The increasing prevalence of liver diseases worldwide, particularly in regions like India, underscores the urgent need for affordable, portable, and efficient diagnostic tools. Traditional liver disease detection methods, such as enzyme-linked immunosorbent assays (ELISAs) and spectrophotometric tests, often require expensive instrumentation and specialized personnel, making them unsuitable for point-of-care (POC) applications. In this context, the laser direct writing (LDW) technique, specifically Laser-Scribed Graphene (LSG) electrodes, offers a promising alternative due to its ability to rapidly and precisely pattern electrochemical sensors without the need for masks or chemicals.
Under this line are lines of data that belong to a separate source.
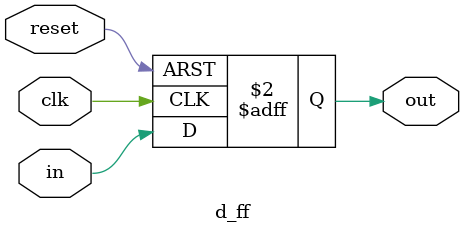
<source format=v>

module siso_register_16(output out,
                       input in, clk, reset);

wire [14:0] t_in;

d_ff f0(t_in[0], in, clk, reset);
d_ff f1(t_in[1], t_in[0], clk, reset);
d_ff f2(t_in[2], t_in[1], clk, reset);
d_ff f3(t_in[3], t_in[2], clk, reset);
d_ff f4(t_in[4], t_in[3], clk, reset);
d_ff f5(t_in[5], t_in[4], clk, reset);
d_ff f6(t_in[6], t_in[5], clk, reset);
d_ff f7(t_in[7], t_in[6], clk, reset);
d_ff f8(t_in[8], t_in[7], clk, reset);
d_ff f9(t_in[9], t_in[8], clk, reset);
d_ff f10(t_in[10], t_in[9], clk, reset);
d_ff f11(t_in[11], t_in[10], clk, reset);
d_ff f12(t_in[12], t_in[11], clk, reset);
d_ff f13(t_in[13], t_in[12], clk, reset);
d_ff f14(t_in[14], t_in[13], clk, reset);
d_ff f15(out, t_in[14], clk, reset);

endmodule


module d_ff(output reg out,
            input in, clk, reset);

always @ (posedge reset or negedge clk)
begin
    if (reset)
    out <= 1'b0;
    else
    out <= in;
end

endmodule
</source>
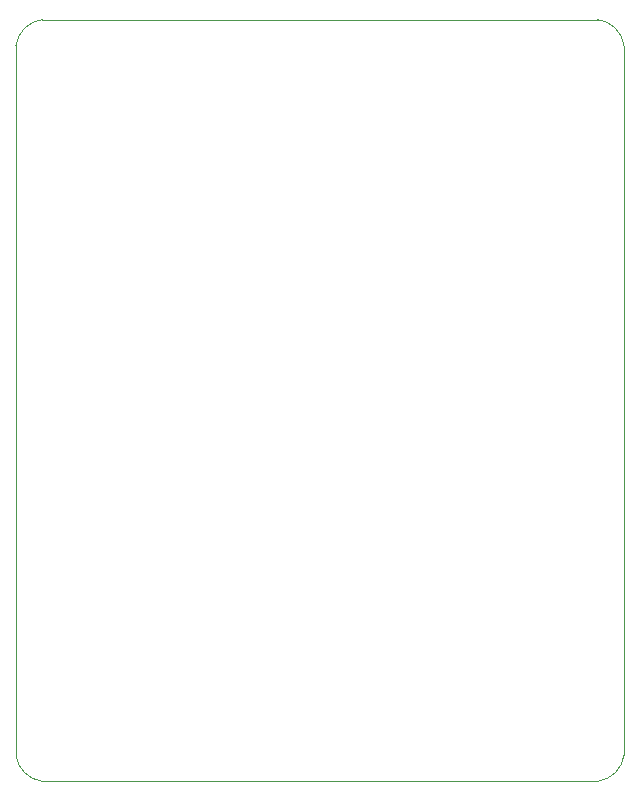
<source format=gbr>
%TF.GenerationSoftware,KiCad,Pcbnew,(6.0.5)*%
%TF.CreationDate,2022-08-15T11:20:58+02:00*%
%TF.ProjectId,Keypad,4b657970-6164-42e6-9b69-6361645f7063,rev?*%
%TF.SameCoordinates,Original*%
%TF.FileFunction,Profile,NP*%
%FSLAX46Y46*%
G04 Gerber Fmt 4.6, Leading zero omitted, Abs format (unit mm)*
G04 Created by KiCad (PCBNEW (6.0.5)) date 2022-08-15 11:20:58*
%MOMM*%
%LPD*%
G01*
G04 APERTURE LIST*
%TA.AperFunction,Profile*%
%ADD10C,0.100000*%
%TD*%
G04 APERTURE END LIST*
D10*
X142000000Y-80750000D02*
X189000000Y-80750000D01*
X142000000Y-80750000D02*
G75*
G03*
X139750000Y-83000000I301200J-2551200D01*
G01*
X189000000Y-145250000D02*
X142000000Y-145250000D01*
X189000000Y-145250000D02*
G75*
G03*
X191250000Y-143000000I-301200J2551200D01*
G01*
X191250000Y-83000000D02*
G75*
G03*
X189000000Y-80750000I-2551200J-301200D01*
G01*
X139750000Y-143000000D02*
X139750000Y-83000000D01*
X139750000Y-143000000D02*
G75*
G03*
X142000000Y-145250000I2551200J301200D01*
G01*
X191250000Y-83000000D02*
X191250000Y-143000000D01*
M02*

</source>
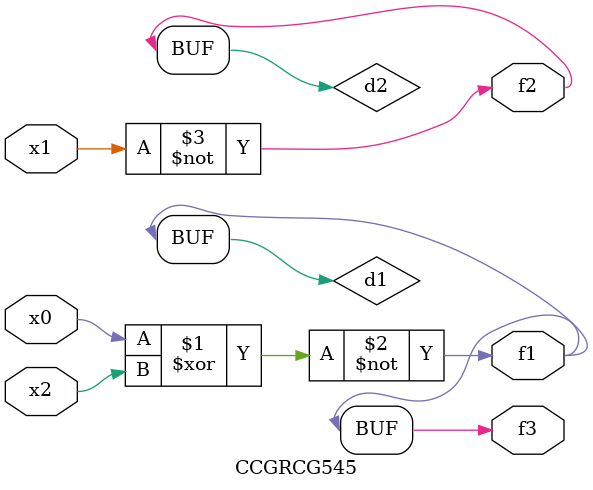
<source format=v>
module CCGRCG545(
	input x0, x1, x2,
	output f1, f2, f3
);

	wire d1, d2, d3;

	xnor (d1, x0, x2);
	nand (d2, x1);
	nor (d3, x1, x2);
	assign f1 = d1;
	assign f2 = d2;
	assign f3 = d1;
endmodule

</source>
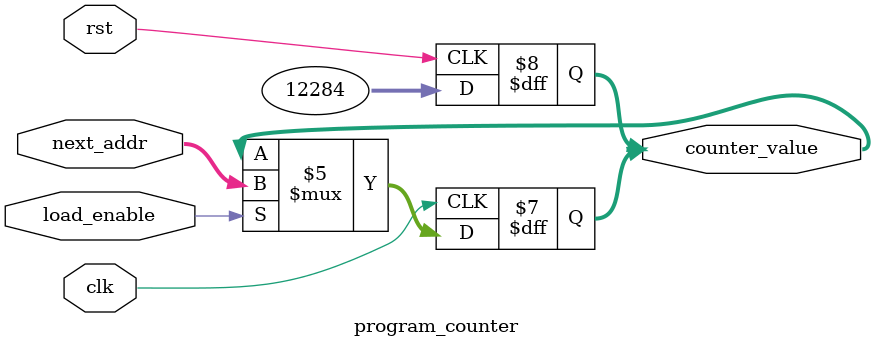
<source format=v>
module program_counter(
	input wire clk,
	input wire rst,
  input wire load_enable,
	input wire [31:0] next_addr,
	output reg [31:0] counter_value
);

// Reset
always @ (posedge rst) begin
	counter_value <= 32'h3000 - 32'd4;
end

// Counting
always @ (posedge clk) begin
  if(!load_enable) begin
    counter_value <= counter_value;
  end
  else begin
	  counter_value <= next_addr;
  end
end

endmodule
</source>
LSG electrodes, derived from polyimide (PI) films, exhibit high porosity, electrical conductivity, and electrocatalytic activity, making them ideal for sensitive biosensing applications. However, challenges such as the distribution of electrolytes and the complexity of passivation processes in electrochemical sensor fabrication can compromise their performance. To address these limitations, interfacing LSG electrodes with paper substrates has emerged as a novel solution. Paper's capillary action improves electrolyte distribution, reduces fabrication steps, and enhances electrode reuse, while also enabling the incorporation of enzyme-free and mediatorless detection strategies. This interface concept is particularly beneficial for detecting liver biomarkers such as bilirubin, a critical indicator of liver dysfunction, which can help diagnose conditions like jaundice and hyperbilirubinemia. By combining the advantages of LSG electrodes and paper interfacing, this approach presents a low-cost, efficient, and scalable solution for the early detection of liver diseases, particularly in resource-limited settings.
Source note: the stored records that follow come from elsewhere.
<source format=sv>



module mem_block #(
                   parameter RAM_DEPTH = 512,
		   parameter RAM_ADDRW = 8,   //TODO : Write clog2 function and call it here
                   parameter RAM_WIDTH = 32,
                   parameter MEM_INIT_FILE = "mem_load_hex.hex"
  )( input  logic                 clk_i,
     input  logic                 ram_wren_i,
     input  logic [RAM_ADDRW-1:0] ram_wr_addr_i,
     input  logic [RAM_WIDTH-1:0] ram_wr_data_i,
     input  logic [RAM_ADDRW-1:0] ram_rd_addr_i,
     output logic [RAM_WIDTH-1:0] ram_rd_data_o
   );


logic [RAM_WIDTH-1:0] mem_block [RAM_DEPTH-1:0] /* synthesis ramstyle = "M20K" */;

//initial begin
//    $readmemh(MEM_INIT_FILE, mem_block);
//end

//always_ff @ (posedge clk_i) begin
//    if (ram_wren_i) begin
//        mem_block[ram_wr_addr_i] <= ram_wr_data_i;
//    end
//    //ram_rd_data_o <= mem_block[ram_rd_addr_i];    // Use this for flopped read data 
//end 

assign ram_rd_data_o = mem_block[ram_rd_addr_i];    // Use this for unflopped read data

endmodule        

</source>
The fabrication of LSG electrodes using optimized laser power at 35% with a 30 W CO₂ laser resulted in electrodes with superior structural and electrochemical properties, including enhanced crystallinity, balanced porosity, and improved mechanical stability. Characterization through XRD, Raman spectroscopy, SEM, and BET analysis revealed a high specific surface area of 20.8 m²/g and excellent diffusion coefficients of 37 × 10⁻⁶ cm²/s, indicating superior electrochemical kinetics. Cyclic voltammetry further confirmed the enhanced performance across scan rates from 20 to 100 mV/s. These optimized electrodes were successfully utilized for the noninvasive detection of bilirubin, demonstrating exceptional selectivity and specificity with a broad linear detection range of 1 µM to 750 µM. This study highlights the critical role of laser power in tailoring LSG electrode properties for advanced biosensing applications.
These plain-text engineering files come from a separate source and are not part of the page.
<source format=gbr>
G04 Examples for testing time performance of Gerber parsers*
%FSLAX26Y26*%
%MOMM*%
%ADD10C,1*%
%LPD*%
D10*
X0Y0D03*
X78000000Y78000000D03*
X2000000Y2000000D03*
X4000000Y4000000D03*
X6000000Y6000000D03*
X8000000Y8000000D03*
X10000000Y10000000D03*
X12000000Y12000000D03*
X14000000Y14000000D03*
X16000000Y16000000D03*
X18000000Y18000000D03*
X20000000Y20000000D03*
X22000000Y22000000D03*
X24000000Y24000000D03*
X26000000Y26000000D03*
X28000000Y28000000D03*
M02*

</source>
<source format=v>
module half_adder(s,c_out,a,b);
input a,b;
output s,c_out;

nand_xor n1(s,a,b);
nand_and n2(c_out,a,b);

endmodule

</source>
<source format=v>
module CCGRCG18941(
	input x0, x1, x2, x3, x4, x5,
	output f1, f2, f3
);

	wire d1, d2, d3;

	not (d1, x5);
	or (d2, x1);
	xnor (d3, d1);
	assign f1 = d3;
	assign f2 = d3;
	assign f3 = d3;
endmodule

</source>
In conclusion, the LSG-based electrochemical biosensor developed in this study presents a highly effective platform for the noninvasive detection of bilirubin from urine. This sensor offers significant advantages, including portability, miniaturized design, and the elimination of complex modifications such as enzyme or nanomaterial functionalization on the electrode surface. With high selectivity and specificity toward bilirubin, the biosensor ensures accurate detection while requiring minimal sample volume and reduced analysis time, making it highly practical for point-of-care diagnostics. These features, combined with the ease of fabrication and cost-effectiveness of LSG electrodes, underscore the potential of this biosensor for rapid and reliable bilirubin monitoring in clinical and resource-limited settings.